> [What you will do]: Please copy the passage on AT&T and Time Warner from "AT&T speaks of" to "and bold theory.", substituting "anti-monopoly" for every "antitrust".

> [Provided passage]:
----------

AT&T speaks of "the power of vertical integration" in defending its proposed acquisition of Time Warner. Facing an antitrust lawsuit aimed at blocking the merger, AT&T rejects the U.S. government's notion that it has the "incentive and ability to substantially lessen competition by withholding or raising the price" on any of its would-be owned networks including Turner and HBO.
But AT&T must now defend itself in a fresh antitrust case that alleges the media conglomerate has already restrained competition through artificially high license terms. The complaint comes in California federal court on Tuesday from En-Touch Systems, a tiny Texas-based company that is asserting a big and bold theory.

----------

> [Data listing]:
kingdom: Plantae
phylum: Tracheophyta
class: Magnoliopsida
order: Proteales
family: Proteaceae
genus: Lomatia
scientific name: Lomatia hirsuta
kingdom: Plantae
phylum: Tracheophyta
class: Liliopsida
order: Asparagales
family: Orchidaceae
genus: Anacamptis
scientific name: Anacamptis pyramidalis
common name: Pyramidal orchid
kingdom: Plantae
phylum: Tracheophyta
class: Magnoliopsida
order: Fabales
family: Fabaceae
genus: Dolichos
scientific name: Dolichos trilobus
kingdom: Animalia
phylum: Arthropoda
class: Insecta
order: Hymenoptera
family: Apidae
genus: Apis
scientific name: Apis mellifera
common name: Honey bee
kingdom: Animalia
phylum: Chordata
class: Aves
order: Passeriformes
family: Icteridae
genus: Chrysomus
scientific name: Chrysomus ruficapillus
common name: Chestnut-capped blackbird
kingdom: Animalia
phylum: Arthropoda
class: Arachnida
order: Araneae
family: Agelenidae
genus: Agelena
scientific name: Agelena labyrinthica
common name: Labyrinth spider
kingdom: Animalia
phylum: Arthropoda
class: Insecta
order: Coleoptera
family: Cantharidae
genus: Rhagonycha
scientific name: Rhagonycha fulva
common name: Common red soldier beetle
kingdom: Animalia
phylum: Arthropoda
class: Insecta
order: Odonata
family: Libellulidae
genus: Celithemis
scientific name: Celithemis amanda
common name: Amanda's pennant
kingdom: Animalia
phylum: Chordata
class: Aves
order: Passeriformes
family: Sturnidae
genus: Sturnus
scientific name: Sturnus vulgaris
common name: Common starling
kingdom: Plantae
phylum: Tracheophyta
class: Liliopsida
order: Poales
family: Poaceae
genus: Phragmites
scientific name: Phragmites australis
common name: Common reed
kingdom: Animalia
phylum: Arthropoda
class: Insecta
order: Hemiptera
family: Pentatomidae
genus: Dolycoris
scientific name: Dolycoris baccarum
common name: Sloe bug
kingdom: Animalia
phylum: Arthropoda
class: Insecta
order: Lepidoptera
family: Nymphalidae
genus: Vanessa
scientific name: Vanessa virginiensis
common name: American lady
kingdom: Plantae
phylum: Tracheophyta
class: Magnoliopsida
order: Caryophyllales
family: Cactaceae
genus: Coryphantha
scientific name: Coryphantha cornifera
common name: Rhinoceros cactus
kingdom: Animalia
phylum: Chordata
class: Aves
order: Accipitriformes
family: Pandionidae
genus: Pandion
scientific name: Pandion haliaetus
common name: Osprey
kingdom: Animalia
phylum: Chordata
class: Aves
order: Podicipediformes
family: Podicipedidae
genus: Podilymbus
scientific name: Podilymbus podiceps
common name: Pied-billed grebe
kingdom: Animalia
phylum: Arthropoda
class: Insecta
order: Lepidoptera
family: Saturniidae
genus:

----------

> [Answer]:
AT&T speaks of "the power of vertical integration" in defending its proposed acquisition of Time Warner. Facing an anti-monopoly lawsuit aimed at blocking the merger, AT&T rejects the U.S. government's notion that it has the "incentive and ability to substantially lessen competition by withholding or raising the price" on any of its would-be owned networks including Turner and HBO.
But AT&T must now defend itself in a fresh anti-monopoly case that alleges the media conglomerate has already restrained competition through artificially high license terms. The complaint comes in California federal court on Tuesday from En-Touch Systems, a tiny Texas-based company that is asserting a big and bold theory.